The Season’s organizers are keen on using the Greek word oikos. In its original Greek usage, oikos referred to the home wrought from three essential elements: the house, the family, and the family property.

In scripture, in the first Creation account of Genesis, God creates a home for all creatures by creating a dome separating the waters of the heavens from the fertile earth, creating the domus, the domicile, the home for the human family and all other creatures, who share the earth on which they all live. This is the oikos of God, the created home, the family of creatures, the world, given by God as a gift for all.

In this Season of Creation we are invited to gain deep insight into how this home that God has lovingly given to all his creatures to tend and share, is alienated from his original intention. How easy, and legal, and accepted it has become for us to say this is my home and not yours, my land and not yours, my water and not yours,my South Philippine Sea and not yours, and should you not accept that, there is warrant to persecute you, punish you, to kill you, to war against you. How easy it has become for humankind to say, this earth is given to it to dominate and subject to its own ends, even if in its domination it kills the species of flora and fauna that God so providently placed on this earth. How easy it is to say, let my plantation flourish, let my highways be built, let my mines operate even if the Philippine eagle, the tamaraw, the tarsier, and the sea turtles all go extinct. For they are of no monetary value to me anyway.

Thank you for your commitment to be EcoWarriors in this situation. Thank you for being ready to fight that all may with St. Francis of Assisi come again into deep communion with God through communion with his creatures. That all may join him in his Canticle of Creation, Laudato Si’! – a song of praise. “Praised be you, my Lord, with all your creatures!” He praises God for Sir Brother Sun, for Sister Moon and the Stars, for Brother Wind, for Sister Water, for Brother Fire, for Sister Mother Earth, even for Sister Bodily Death.

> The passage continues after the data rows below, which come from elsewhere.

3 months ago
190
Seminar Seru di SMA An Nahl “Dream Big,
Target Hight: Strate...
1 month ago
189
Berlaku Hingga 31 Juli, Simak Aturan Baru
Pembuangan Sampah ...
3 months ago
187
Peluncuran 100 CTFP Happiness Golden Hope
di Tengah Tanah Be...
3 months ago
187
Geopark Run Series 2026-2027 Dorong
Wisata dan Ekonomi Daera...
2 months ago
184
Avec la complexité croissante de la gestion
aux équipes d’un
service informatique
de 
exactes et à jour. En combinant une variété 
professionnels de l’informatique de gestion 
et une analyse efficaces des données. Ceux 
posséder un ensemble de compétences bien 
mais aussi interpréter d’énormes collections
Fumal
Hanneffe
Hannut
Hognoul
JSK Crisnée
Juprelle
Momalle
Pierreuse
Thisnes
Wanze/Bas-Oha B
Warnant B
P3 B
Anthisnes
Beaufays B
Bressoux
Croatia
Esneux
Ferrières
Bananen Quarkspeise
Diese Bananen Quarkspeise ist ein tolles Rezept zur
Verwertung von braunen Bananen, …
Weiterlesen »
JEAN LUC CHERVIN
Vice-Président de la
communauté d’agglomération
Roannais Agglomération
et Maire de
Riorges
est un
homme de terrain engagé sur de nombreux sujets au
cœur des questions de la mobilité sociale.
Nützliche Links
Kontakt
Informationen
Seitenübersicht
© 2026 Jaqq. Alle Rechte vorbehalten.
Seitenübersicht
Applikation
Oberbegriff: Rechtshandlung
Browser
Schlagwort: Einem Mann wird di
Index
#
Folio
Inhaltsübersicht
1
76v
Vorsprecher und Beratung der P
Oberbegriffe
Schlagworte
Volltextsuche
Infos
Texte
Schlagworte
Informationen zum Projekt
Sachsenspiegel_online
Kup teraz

Thank you for your commitment as EcoWarriors to journey with fellow Chrisitians throughout the globe to a triple restoration of the oikos, the home the Father gave us in love through Jesus Christ:

To restore the dome of our domicile which we have broken through our carbon emissions, thereby causing our planet to overheat and to react in violence;

To restore the earth which we have ravaged through our unbridled consumption, turning rainforests into monocrop farms, turning biodiverse mountains into gaping mines, turning rushing rivers into parched riverbeds, turning habitats for wildlife into cemented-over settlements for human consumption.

To restore the fraternity not only of human beings but of all creatures: Where we can speak of Brother Afghans and Sister Ugandans, Mother Malaysia and Sister China, Brother Sun and Sister Moon.

In your work may you find Jesus at your side, walking with you, yet carrying his Cross, through the created world. As we heard in yesterday’s Mass, as the world, implicated in our sin, groans for redemption, Jesus “is the image of the invisible God. For in him were created all things in heaven and on earth …. All things were created through him and for him. … For in him all the fullness [of grace, of love, of divinity] was pleased to dwell, and through him to reconcile all things for himself, making peace by the blood of his Cross…” (cf. Col. 1:15-20). Walking with Jesus, DACS EcoWarriors, may you fight the good fight to reconcile this alienated common home with the Creator’s provident will in creating a home for all through Christ Jesus, our Lord. (Fr. Joel E. Tabora, S.J.)